El otro curso de acción es el que está proponiendo el nuevo presidente de , . En declaraciones posteriores a su elección en noviembre –en la que se impuso sobre el candidato oficialista, Sergio Massa–, el mandatario ha reafirmado su intención de ordenar la casa, y advirtió que ello implicará costos necesarios para estabilizar la situación en el futuro. La economía argentina, como se sabe, lleva un proceso de deterioro acelerado, con inflación anual por encima del 100%, déficit fiscal incontrolable, desequilibrios y controles absurdos a lo largo de infinidad de sectores, y altas tasas de pobreza.

Específicamente, el nuevo ministro de Economía, Luis Caputo, indicó esta semana que el gobierno busca “evitar una catástrofe”. Para ello, dispuso diez medidas de urgencia, entre las cuales se incluyen la no renovación de contratos laborales con el Estado que tengan menos de un año en vigor, reducir de 18 a 9 los ministerios, minimizar las transferencias discrecionales a las provincias, limitar subsidios y duplicar el tipo de cambio oficial para llevarlo a 800 pesos por dólar. Levantar controles de precios y privatizar empresas públicas forman también parte de las propuestas. Con todo, el ajuste del cinturón fiscal para el Estado sería de 5% del PBI, una cifra exorbitante (aunque algunos economistas apuntan –con cierta razón– a que las disposiciones debieron ser aún más ambiciosas sin caer en el radicalismo).

Sea como sea, el costo inicial será alto. Limpiar la economía retirando los controles, los subsidios, y los estímulos fiscales y monetarios perniciosos llevará en los próximos meses a una mayor inflación, mayor desempleo, y posiblemente mayor pobreza. Esa es la ruta inevitable por la que deben transitar los países que caen en el populismo económico si desean empezar a sanar. El Perú vivió un proceso muy similar en el llamado ‘shock’ de inicios de la década de los noventa. Luego, conforme los precios encuentran sus equilibrios y el déficit fiscal se modera, la economía empieza a ganar estabilidad, la confianza regresa y el círculo virtuoso de crecimiento e inversión se reactiva.

El éxito, sin embargo, está lejos de ser garantizado. Milei encabeza un gobierno sin mayoría parlamentaria y con una coalición política frágil. Sus opositores peronistas –aún con significativo poder político– mostraron los dientes desde el primer día. Y el impacto negativo de las primeras medidas de estabilización posiblemente merme su popularidad durante los meses iniciales, condicionando su habilidad de continuar con un programa de ajuste severo.
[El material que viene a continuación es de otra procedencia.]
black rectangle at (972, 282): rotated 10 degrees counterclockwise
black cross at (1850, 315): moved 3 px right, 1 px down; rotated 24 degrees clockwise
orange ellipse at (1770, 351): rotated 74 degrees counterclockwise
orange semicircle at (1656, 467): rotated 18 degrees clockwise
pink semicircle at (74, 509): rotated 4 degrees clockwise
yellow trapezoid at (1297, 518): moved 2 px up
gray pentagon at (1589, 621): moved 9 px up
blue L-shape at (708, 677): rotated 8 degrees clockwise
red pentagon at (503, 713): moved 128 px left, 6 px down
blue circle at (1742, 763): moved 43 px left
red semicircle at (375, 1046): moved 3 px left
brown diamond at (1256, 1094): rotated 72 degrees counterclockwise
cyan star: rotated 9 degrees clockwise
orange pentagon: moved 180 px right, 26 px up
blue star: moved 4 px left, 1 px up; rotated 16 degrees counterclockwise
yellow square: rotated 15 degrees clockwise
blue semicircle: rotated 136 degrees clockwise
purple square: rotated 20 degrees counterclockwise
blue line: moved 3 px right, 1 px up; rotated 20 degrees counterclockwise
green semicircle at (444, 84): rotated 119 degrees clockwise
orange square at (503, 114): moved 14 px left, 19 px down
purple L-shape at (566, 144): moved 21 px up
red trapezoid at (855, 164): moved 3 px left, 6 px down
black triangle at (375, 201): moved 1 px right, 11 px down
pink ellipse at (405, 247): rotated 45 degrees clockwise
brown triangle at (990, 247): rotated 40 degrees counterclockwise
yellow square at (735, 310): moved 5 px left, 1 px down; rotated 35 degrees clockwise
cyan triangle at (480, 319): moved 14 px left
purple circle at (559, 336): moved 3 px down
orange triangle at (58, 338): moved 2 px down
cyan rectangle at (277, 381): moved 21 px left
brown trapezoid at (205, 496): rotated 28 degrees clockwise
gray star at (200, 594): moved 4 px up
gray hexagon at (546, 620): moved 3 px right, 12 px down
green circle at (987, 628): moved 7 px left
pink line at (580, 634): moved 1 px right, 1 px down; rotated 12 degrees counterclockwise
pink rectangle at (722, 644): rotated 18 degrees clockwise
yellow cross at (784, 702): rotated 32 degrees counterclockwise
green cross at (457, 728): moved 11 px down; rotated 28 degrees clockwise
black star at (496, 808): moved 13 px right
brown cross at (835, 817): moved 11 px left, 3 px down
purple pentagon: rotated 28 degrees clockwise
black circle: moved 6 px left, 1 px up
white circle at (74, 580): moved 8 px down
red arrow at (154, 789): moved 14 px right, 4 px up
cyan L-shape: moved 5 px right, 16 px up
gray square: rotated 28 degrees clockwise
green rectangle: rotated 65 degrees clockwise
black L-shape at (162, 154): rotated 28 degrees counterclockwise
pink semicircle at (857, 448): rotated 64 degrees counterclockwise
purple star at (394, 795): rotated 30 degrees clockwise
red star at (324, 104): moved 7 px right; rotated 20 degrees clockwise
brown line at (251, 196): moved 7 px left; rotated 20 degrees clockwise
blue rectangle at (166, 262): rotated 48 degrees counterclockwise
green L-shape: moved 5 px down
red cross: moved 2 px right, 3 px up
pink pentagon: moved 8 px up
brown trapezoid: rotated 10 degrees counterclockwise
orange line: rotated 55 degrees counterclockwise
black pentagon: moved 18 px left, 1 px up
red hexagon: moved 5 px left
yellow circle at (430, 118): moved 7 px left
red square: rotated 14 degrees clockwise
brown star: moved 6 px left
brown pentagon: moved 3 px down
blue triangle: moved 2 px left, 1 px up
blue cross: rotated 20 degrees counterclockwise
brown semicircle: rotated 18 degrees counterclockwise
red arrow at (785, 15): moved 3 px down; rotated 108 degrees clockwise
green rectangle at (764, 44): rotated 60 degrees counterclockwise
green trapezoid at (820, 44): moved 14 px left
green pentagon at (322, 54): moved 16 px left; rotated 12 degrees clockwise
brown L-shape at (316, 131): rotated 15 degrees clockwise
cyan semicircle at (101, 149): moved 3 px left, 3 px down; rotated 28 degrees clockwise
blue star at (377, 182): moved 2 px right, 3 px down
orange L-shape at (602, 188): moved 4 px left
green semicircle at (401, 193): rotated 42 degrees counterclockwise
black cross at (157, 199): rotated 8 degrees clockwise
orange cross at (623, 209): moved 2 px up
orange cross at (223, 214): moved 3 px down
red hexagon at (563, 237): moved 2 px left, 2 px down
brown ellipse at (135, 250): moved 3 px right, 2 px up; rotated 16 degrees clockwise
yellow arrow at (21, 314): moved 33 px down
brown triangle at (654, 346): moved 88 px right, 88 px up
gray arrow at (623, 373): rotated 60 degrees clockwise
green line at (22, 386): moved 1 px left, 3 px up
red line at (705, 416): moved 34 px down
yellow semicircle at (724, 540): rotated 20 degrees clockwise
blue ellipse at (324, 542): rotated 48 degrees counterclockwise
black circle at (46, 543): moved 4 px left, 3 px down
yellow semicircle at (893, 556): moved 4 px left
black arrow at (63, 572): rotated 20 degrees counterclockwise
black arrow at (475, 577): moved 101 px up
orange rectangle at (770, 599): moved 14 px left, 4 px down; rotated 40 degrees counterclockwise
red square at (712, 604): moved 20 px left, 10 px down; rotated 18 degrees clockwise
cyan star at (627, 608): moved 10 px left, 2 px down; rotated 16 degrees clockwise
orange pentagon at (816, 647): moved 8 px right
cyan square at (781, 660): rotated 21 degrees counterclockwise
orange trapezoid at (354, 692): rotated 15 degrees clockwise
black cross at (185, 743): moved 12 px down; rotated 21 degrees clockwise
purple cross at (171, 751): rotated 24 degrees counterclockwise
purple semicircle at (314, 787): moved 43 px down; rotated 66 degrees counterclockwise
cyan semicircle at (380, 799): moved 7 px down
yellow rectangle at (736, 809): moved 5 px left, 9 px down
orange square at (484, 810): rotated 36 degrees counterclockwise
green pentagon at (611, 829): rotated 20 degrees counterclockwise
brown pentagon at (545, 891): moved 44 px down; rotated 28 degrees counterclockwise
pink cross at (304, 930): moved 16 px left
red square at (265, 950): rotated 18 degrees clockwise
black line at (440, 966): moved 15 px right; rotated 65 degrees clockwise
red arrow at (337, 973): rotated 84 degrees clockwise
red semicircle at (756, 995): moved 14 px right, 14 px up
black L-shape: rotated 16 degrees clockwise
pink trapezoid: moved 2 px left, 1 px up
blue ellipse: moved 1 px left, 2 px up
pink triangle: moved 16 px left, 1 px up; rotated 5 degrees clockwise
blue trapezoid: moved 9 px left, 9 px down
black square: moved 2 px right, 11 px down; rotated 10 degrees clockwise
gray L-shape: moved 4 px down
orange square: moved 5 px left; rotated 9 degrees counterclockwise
Si, a pesar de todo, Milei logra enrumbar a la tercera economía más importante de Latinoamérica, un doble eco de su éxito se debería dejar sentir en el resto de la región. Primero, como advertencia de los costos sociales y económicos que eventualmente debe pagar un país cuando cae en prácticas como las promovidas por décadas por el peronismo y, segundo, como recetario local del tipo de intervenciones sensatas que generan prosperidad a largo plazo.

Argentina tiene un duro trayecto por delante, pero en este caso se cumple a cabalidad aquel dicho que reza que dar el primer paso es la mitad del camino.